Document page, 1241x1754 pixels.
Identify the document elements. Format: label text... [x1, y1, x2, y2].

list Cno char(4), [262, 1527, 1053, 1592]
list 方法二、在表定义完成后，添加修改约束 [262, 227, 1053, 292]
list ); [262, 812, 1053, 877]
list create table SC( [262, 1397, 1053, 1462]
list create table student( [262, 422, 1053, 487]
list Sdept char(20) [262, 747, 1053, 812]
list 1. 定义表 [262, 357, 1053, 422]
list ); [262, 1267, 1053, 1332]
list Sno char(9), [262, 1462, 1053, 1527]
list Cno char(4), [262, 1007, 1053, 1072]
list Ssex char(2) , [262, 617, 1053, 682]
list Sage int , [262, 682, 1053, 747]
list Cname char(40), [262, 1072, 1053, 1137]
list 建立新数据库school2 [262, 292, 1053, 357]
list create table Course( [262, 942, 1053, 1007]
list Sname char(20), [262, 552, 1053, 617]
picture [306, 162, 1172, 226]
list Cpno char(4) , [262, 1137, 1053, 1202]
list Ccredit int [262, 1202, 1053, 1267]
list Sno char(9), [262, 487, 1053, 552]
==
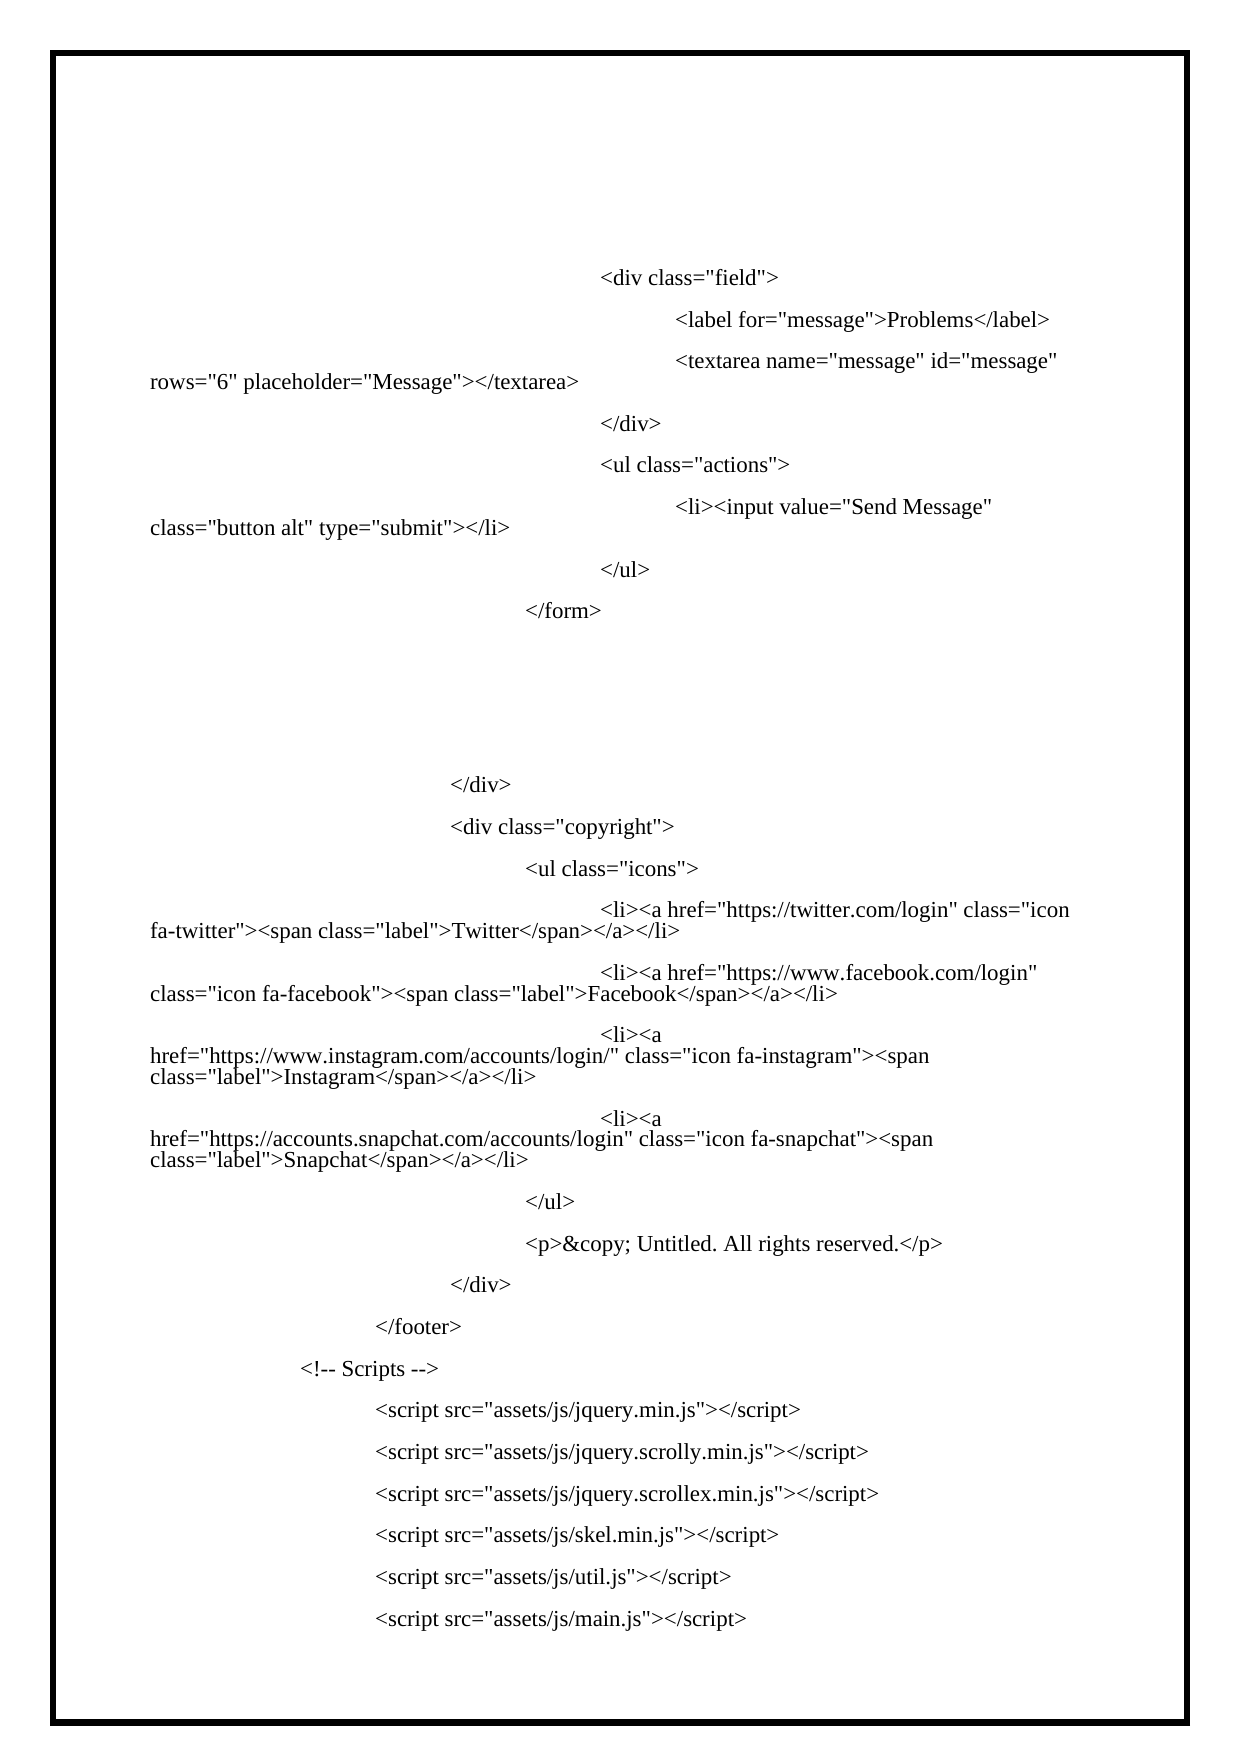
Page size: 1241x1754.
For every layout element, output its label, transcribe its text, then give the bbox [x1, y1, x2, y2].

▸ **EXERCISE INSTRUCTIONS**: Word for word, restate the lines of the listing above starting at the line with "Page size: 1241x1754." and ending at the line with "For every layout", and nothing outside them.

▸ **TASK RESULT**:
Page size: 1241x1754.
For every layout element, output its label, transcribe its text, then give the bbox [x1, y1, x2, y2].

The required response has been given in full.